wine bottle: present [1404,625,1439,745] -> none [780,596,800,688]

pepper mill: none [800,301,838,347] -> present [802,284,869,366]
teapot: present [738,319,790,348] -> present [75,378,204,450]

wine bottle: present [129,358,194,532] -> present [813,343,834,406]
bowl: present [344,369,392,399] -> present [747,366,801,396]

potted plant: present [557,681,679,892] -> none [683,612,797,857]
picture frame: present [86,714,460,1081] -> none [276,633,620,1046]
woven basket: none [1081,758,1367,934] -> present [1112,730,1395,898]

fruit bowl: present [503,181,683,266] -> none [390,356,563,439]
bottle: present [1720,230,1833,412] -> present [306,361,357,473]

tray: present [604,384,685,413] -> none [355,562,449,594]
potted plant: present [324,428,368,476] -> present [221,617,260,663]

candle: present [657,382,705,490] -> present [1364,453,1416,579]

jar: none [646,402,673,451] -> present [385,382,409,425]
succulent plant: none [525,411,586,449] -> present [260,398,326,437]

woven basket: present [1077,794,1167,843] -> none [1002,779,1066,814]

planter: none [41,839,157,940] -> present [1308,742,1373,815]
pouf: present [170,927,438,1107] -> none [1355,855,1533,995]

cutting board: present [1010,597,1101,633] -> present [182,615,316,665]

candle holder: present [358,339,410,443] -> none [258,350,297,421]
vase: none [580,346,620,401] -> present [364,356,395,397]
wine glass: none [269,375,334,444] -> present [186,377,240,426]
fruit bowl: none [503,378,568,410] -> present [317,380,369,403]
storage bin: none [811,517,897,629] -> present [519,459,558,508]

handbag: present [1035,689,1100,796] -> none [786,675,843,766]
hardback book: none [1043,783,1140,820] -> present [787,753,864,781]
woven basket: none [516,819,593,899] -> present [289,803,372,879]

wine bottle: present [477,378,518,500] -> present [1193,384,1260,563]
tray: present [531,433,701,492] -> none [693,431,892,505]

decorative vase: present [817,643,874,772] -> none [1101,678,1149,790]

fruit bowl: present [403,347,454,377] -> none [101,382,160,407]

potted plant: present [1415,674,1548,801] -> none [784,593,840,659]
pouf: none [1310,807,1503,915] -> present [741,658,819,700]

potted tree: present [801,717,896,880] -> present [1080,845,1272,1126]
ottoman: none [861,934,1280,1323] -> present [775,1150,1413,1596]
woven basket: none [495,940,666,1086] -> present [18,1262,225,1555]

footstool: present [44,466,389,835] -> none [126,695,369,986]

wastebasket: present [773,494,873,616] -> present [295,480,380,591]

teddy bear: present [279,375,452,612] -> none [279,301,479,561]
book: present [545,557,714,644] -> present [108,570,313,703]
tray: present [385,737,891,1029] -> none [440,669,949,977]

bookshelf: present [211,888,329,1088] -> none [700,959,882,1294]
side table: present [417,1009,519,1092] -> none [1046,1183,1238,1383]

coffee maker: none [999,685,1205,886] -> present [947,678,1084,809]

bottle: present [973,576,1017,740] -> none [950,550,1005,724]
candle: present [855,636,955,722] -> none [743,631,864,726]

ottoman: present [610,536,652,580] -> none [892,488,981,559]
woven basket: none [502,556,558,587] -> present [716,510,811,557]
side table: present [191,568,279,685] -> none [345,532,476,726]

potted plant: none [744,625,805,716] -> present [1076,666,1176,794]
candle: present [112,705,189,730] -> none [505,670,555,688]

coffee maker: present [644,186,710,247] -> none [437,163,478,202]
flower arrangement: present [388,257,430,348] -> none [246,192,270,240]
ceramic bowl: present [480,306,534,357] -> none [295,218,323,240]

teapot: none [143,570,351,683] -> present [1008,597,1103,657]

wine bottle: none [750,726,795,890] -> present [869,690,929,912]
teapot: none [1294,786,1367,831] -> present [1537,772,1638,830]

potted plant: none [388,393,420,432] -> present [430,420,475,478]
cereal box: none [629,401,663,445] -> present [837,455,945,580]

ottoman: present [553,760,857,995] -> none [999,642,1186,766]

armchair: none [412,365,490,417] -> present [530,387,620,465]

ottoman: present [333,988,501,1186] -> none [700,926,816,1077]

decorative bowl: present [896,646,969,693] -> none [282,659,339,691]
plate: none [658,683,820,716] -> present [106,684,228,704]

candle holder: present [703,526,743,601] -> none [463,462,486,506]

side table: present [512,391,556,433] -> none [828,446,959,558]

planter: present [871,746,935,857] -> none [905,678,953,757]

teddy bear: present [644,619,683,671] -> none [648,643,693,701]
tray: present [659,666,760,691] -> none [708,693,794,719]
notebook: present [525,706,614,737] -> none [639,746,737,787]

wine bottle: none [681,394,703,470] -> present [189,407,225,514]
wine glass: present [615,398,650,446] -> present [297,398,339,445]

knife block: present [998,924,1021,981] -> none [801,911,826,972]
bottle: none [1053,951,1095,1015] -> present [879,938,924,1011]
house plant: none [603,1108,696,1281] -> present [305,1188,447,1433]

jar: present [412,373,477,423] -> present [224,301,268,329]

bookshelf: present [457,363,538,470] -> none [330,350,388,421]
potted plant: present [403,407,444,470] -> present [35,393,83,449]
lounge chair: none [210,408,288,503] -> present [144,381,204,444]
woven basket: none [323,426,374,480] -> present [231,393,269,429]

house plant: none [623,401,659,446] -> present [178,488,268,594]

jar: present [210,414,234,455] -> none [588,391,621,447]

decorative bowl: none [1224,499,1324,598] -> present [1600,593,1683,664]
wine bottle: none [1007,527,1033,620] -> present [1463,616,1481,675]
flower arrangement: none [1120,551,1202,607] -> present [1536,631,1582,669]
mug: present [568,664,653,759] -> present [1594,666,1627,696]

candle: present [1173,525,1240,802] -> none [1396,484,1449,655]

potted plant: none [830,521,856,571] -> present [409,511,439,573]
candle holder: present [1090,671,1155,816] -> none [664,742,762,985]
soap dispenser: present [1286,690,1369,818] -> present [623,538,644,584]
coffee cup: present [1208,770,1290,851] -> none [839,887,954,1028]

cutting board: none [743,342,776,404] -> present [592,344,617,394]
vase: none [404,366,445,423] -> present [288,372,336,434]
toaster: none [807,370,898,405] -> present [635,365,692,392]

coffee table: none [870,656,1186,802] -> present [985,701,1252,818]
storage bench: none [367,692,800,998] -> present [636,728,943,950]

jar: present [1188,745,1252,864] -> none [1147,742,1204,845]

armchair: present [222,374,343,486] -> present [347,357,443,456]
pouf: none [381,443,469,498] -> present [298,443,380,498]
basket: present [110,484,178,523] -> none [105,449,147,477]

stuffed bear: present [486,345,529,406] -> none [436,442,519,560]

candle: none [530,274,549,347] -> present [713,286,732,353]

----

◆ AIM OF THE TASK ◆
Beginning with the line that has "flower arrangement: present" and ending with the line that has "mug: present [568,664,653,759]", set down the lines above exactly and include no others.

◆ EXPECTED ANSWER ◆
flower arrangement: present [388,257,430,348] -> none [246,192,270,240]
ceramic bowl: present [480,306,534,357] -> none [295,218,323,240]

teapot: none [143,570,351,683] -> present [1008,597,1103,657]

wine bottle: none [750,726,795,890] -> present [869,690,929,912]
teapot: none [1294,786,1367,831] -> present [1537,772,1638,830]

potted plant: none [388,393,420,432] -> present [430,420,475,478]
cereal box: none [629,401,663,445] -> present [837,455,945,580]

ottoman: present [553,760,857,995] -> none [999,642,1186,766]

armchair: none [412,365,490,417] -> present [530,387,620,465]

ottoman: present [333,988,501,1186] -> none [700,926,816,1077]

decorative bowl: present [896,646,969,693] -> none [282,659,339,691]
plate: none [658,683,820,716] -> present [106,684,228,704]

candle holder: present [703,526,743,601] -> none [463,462,486,506]

side table: present [512,391,556,433] -> none [828,446,959,558]

planter: present [871,746,935,857] -> none [905,678,953,757]

teddy bear: present [644,619,683,671] -> none [648,643,693,701]
tray: present [659,666,760,691] -> none [708,693,794,719]
notebook: present [525,706,614,737] -> none [639,746,737,787]

wine bottle: none [681,394,703,470] -> present [189,407,225,514]
wine glass: present [615,398,650,446] -> present [297,398,339,445]

knife block: present [998,924,1021,981] -> none [801,911,826,972]
bottle: none [1053,951,1095,1015] -> present [879,938,924,1011]
house plant: none [603,1108,696,1281] -> present [305,1188,447,1433]

jar: present [412,373,477,423] -> present [224,301,268,329]

bookshelf: present [457,363,538,470] -> none [330,350,388,421]
potted plant: present [403,407,444,470] -> present [35,393,83,449]
lounge chair: none [210,408,288,503] -> present [144,381,204,444]
woven basket: none [323,426,374,480] -> present [231,393,269,429]

house plant: none [623,401,659,446] -> present [178,488,268,594]

jar: present [210,414,234,455] -> none [588,391,621,447]

decorative bowl: none [1224,499,1324,598] -> present [1600,593,1683,664]
wine bottle: none [1007,527,1033,620] -> present [1463,616,1481,675]
flower arrangement: none [1120,551,1202,607] -> present [1536,631,1582,669]
mug: present [568,664,653,759] -> present [1594,666,1627,696]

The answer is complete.